----- DATA FOR THIS EXERCISE -----

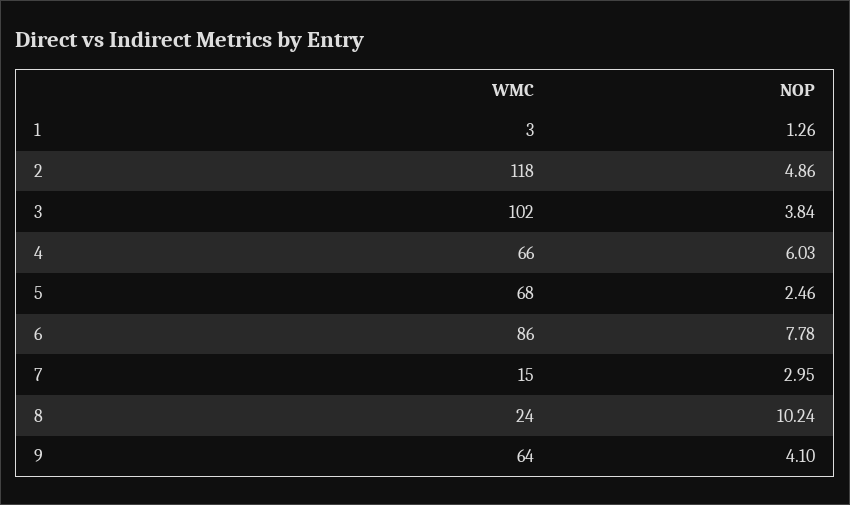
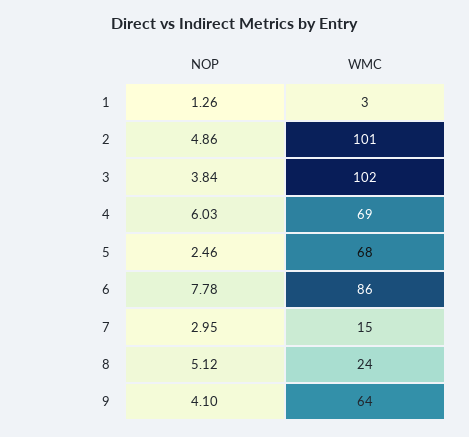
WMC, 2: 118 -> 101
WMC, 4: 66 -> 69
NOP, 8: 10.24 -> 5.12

-----
----- DATA FOR THIS EXERCISE -----

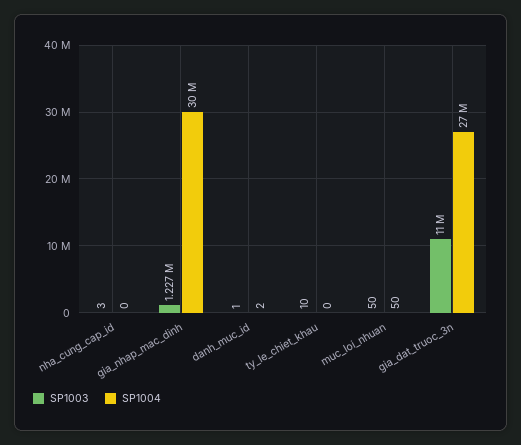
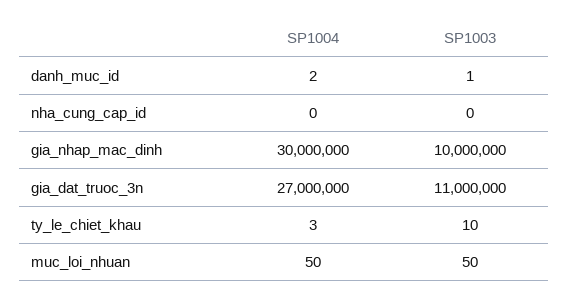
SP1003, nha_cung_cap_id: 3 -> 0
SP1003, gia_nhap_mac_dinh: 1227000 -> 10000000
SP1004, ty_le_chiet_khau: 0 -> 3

-----

BRIEF —
Send back exactly the lines of the listing above starting at the one with "SP1003, gia_nhap_mac_dinh: 1227000" and ending at the one with "SP1004, ty_le_chiet_khau: 0 -> 3", inclusive, and no others.

OUTPUT —
SP1003, gia_nhap_mac_dinh: 1227000 -> 10000000
SP1004, ty_le_chiet_khau: 0 -> 3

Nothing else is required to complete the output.